SHERIDAN — It’s been a long road working toward reopening the Antelope Butte Mountain Recreation Area, with efforts coming from a broad spectrum of volunteers, board members and community. Now, with the finish line in sight, the nonprofit behind the reopening effort will lose a piece of itself.
Antelope Butte Executive Director and Ski-EO Andrew Gast announced Monday his resignation, noting that Friday will be his last day working full time with the organization. Gast will be joining his wife in the Pacific Northwest, where she recently accepted a promotion.
“It just came down to what was best for my family and what was best for me,” Gast said.”But putting your heart and soul into something for a couple years — it wasn’t an easy choice.”
According to a press release, after volunteering with the foundation for about a year, Gast came on as the organization’s first employee in 2015. He helped lead Antelope Butte to its current ownership standing as well as the rebranding of Antelope Butte Mountain Recreation Area.
Gast launched the Bighorn Mountain Brewfest, adding it to the nonprofit’s repertoire of events, which have seen high attendance. Gast’s efforts also helped to double proceeds during the second annual Ullr Ball last month.
Gast said that while details are still being worked out, he’ll stay on short-term with the organization, doing behind-the-scenes work and then consulting as needed.
“We were really lucky with Andrew,” Antelope Butte Foundation President Mark Weitz said. “He came on as a volunteer and just happened to have this great mix of both business skills and recreations skills.”
Weitz said that the board hasn’t discussed hiring a new executive director yet, but he thinks ABF will eventually need someone to lead. If it comes time for that, they won’t be hiring just anyone. He said they’ll be looking for someone not only qualified, but also someone with the sort of passion Gast brought to the job.
Weitz also recognized Gast’s other efforts in the community. Gast was chosen to serve on Gov.
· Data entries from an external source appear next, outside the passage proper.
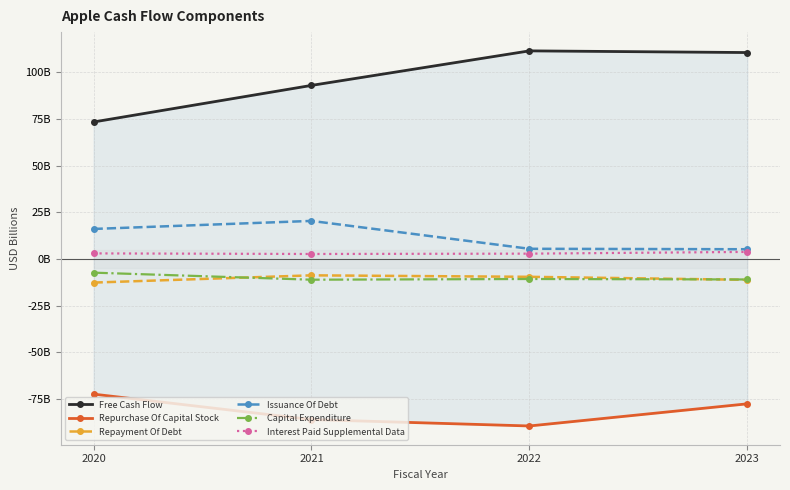

How many categories are shown in the chart?

4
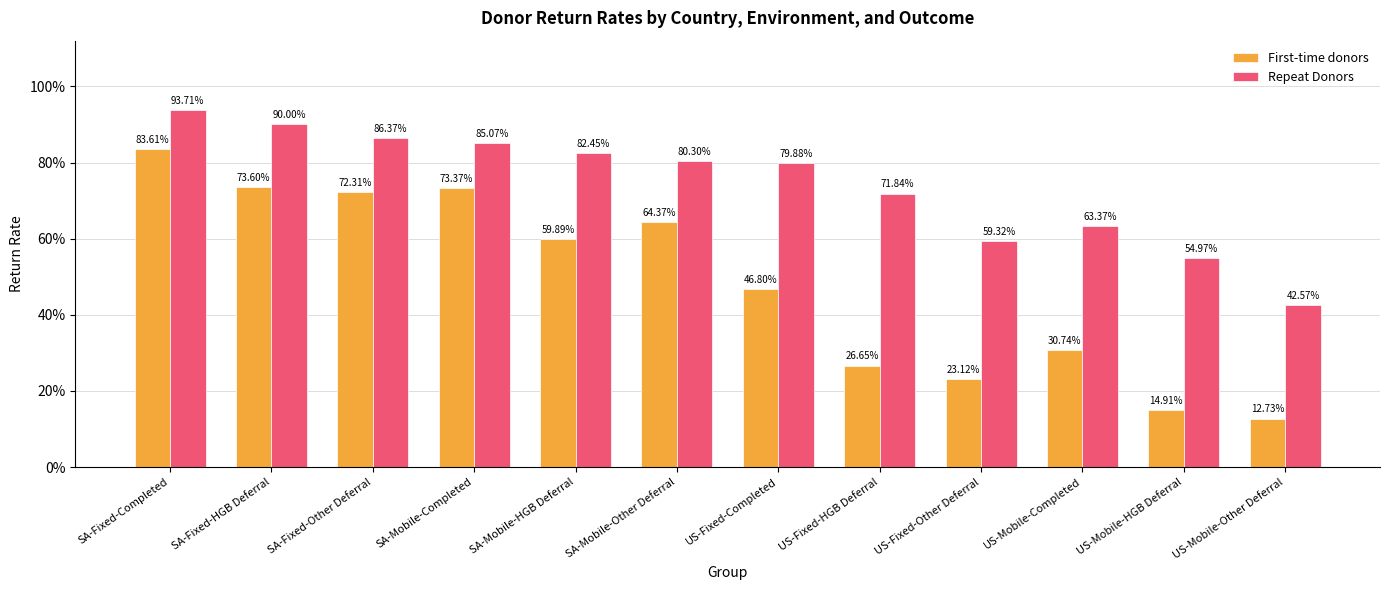

Does the chart contain any negative values?

No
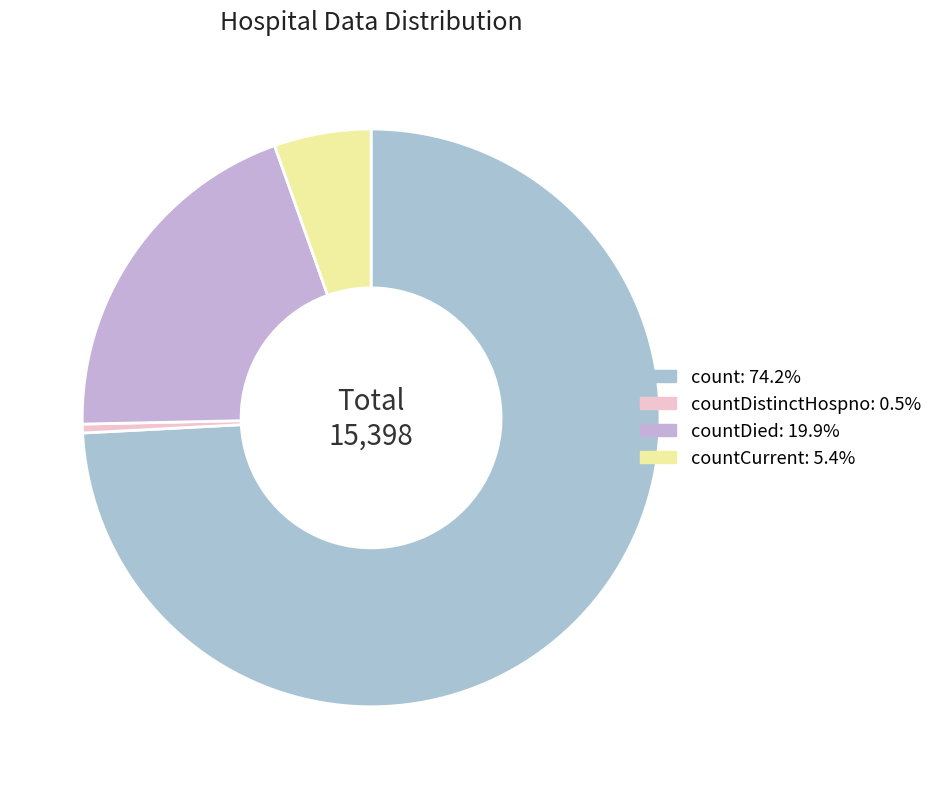

Which category has the smallest portion of the pie?

countDistinctHospno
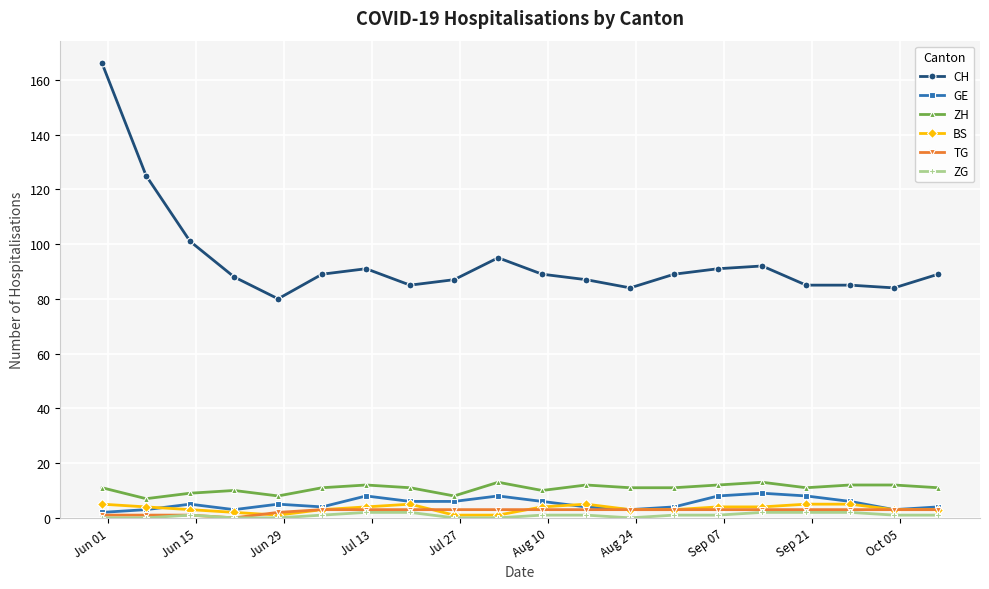

True or false: ZG and ZH intersect in this chart.

False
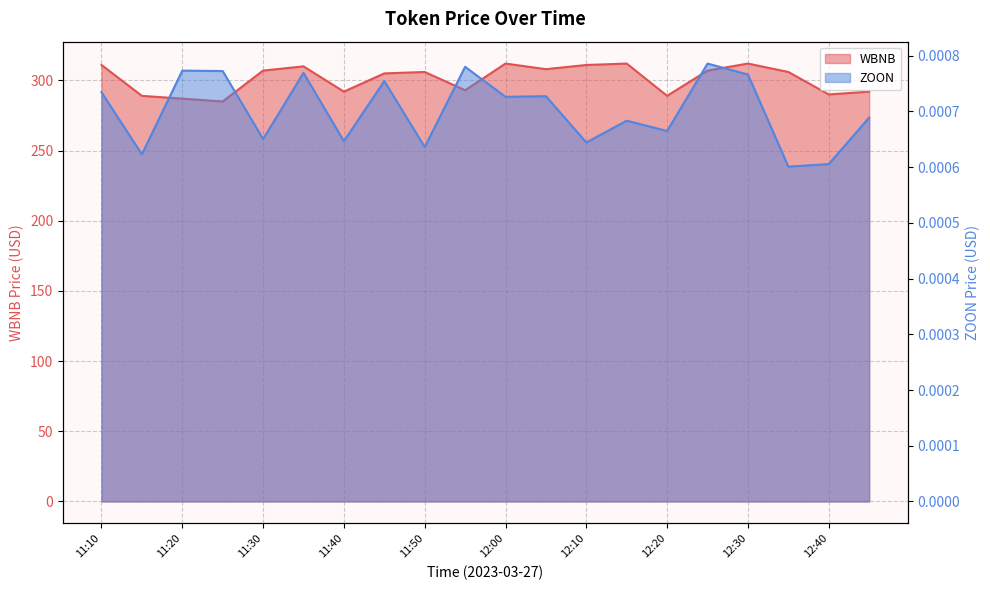

Reading right to left, transcribe all the data shown in this chart.

WBNB: 12:45=292.0	12:40=290.0	12:35=306.0	12:30=312.0	12:25=307.0	12:20=289.0	12:15=312.0	12:10=311.0	12:05=308.0	12:00=312.0	11:55=293.0	11:50=306.0	11:45=305.0	11:40=292.0	11:35=310.0	11:30=307.0	11:25=285.0	11:20=287.0	11:15=289.0	11:10=311.0
ZOON: 12:45=0.0	12:40=0.0	12:35=0.0	12:30=0.0	12:25=0.0	12:20=0.0	12:15=0.0	12:10=0.0	12:05=0.0	12:00=0.0	11:55=0.0	11:50=0.0	11:45=0.0	11:40=0.0	11:35=0.0	11:30=0.0	11:25=0.0	11:20=0.0	11:15=0.0	11:10=0.0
Matt Mead’s Outdoor Recreation Task Force last fall and has made connections in the recreation industry on a national level.
Gast said he’s not worried about the board making the transition with his departure.
He noted that with repairs started on the lodge and fundraising in the works the change shouldn’t affect Antelope Butte’s planned opening this year.
While it is difficult to know the opening of what his sons refer to as “daddy’s mountain” is within reach, Gast said he’s happy Antelope Butte will still be there to benefit the rest of the community.
“It all came down to the reason I got involved was because of my kids,” Gast said. “I think that hasn’t changed, it’s about giving people who live in Sheridan a chance to learn skiing or learn mountain biking or taking advantage of the mountains.
“So even though my kids won’t be able to take advantage of it because we’ll be someplace else, I think it’s still incredibly important because the kids and the folks that live here kind of need that asset.”